DIRECTIONS FOR THIS TASK: Repeat each entry as written and leave the images out of the copy.

Start of Block

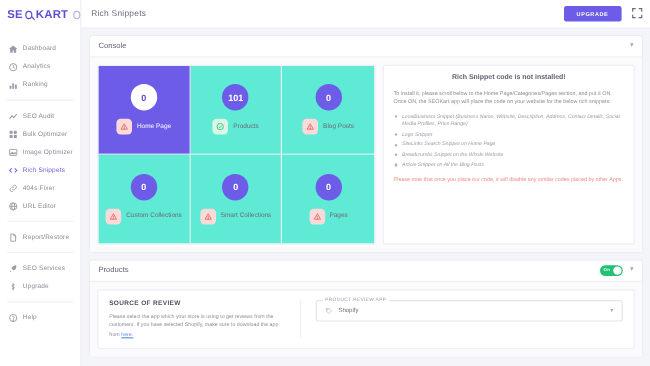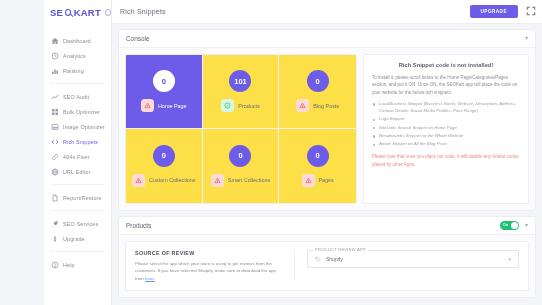"SE" .app { padding-left: 44px -> none }
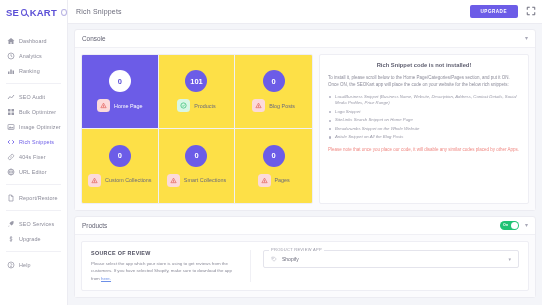"101" .card { background: #fde047 -> #5eead4 }
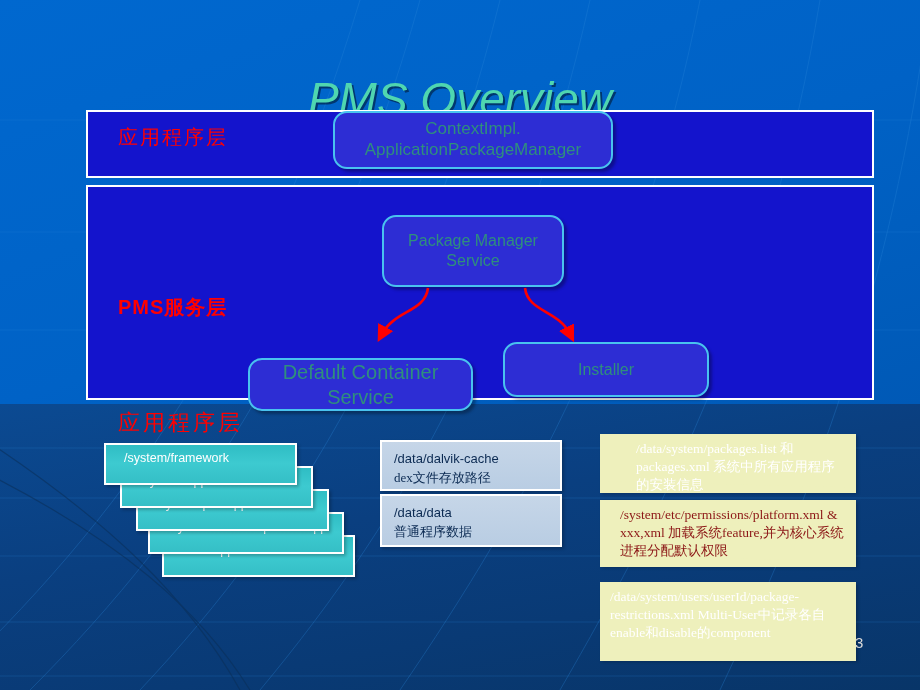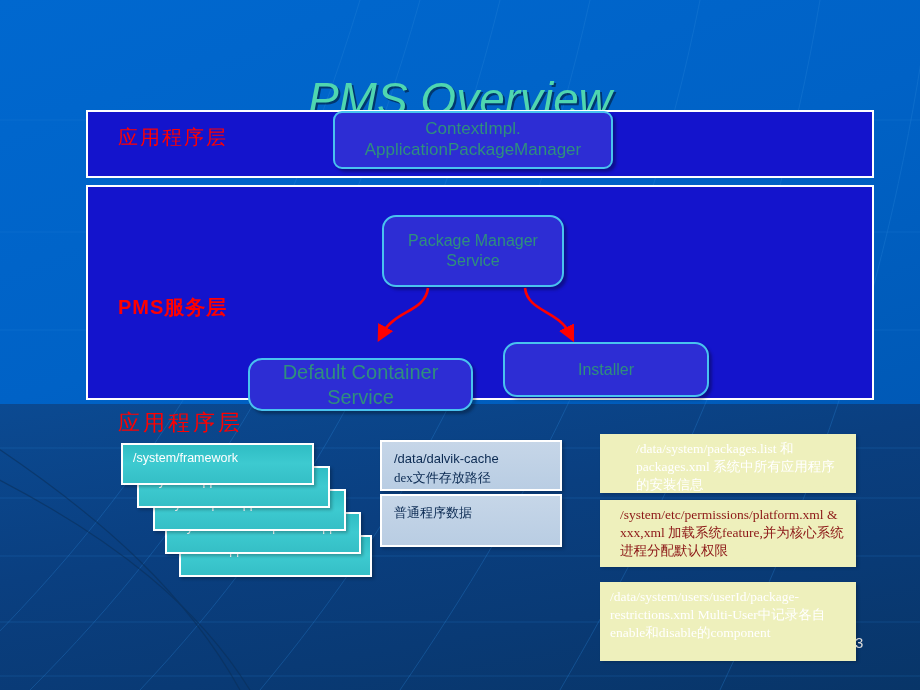"ContextImpl." #box-context { border-radius: 9px -> none }
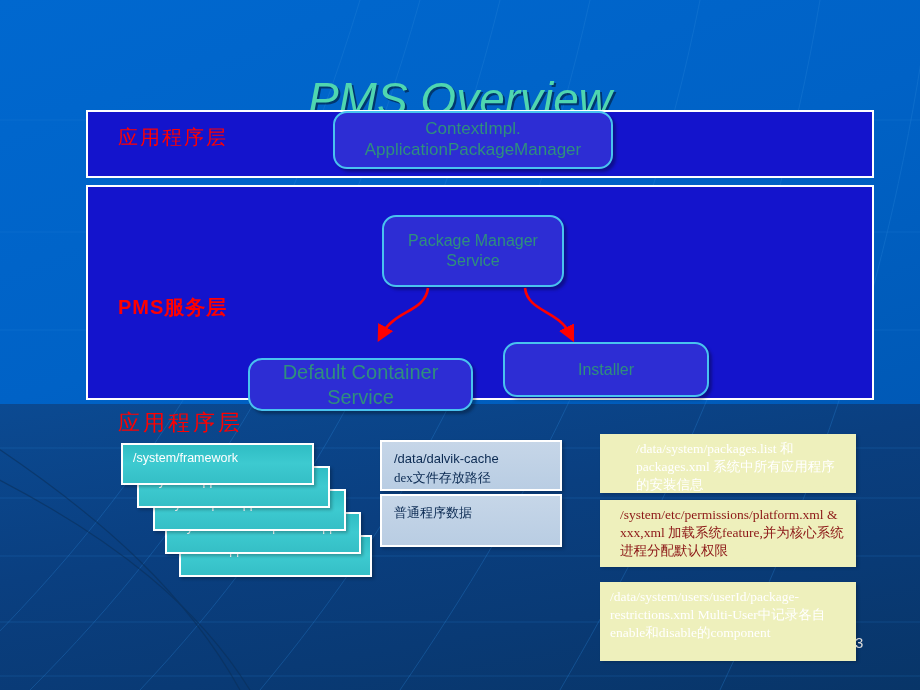"/system/framework" .pathbox { margin-left: 17px -> none; padding: 6px 0 0 10px -> 6px 0 0 18px }
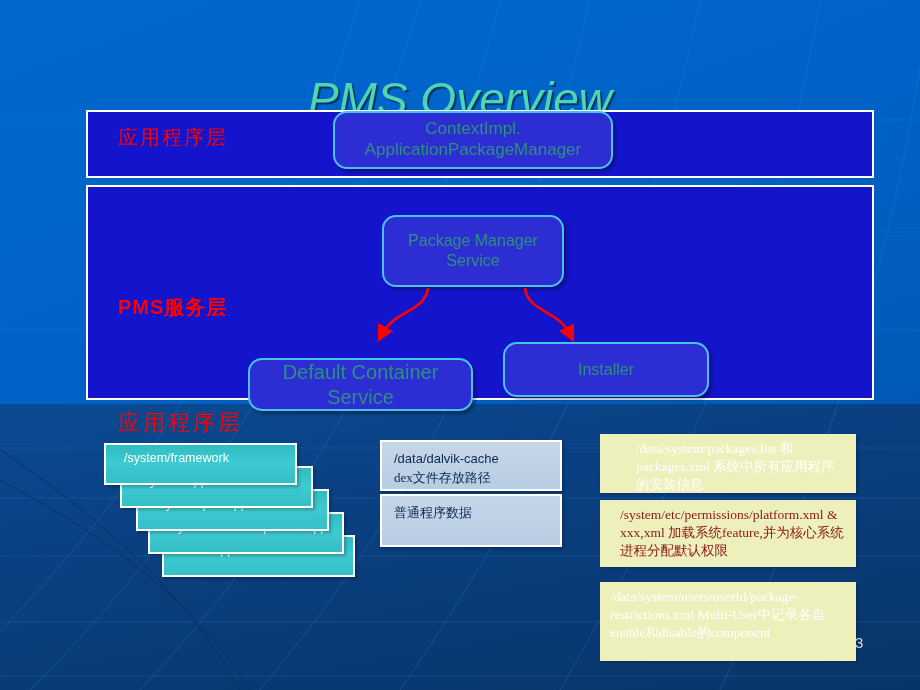"/data/data" div { html: none -> <div>/data/data</div> }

End of Block

EXERCISE RESULT:
"SE" .app { padding-left: 44px -> none }
"101" .card { background: #fde047 -> #5eead4 }
"ContextImpl." #box-context { border-radius: 9px -> none }
"/system/framework" .pathbox { margin-left: 17px -> none; padding: 6px 0 0 10px -> 6px 0 0 18px }
"/data/data" div { html: none -> <div>/data/data</div> }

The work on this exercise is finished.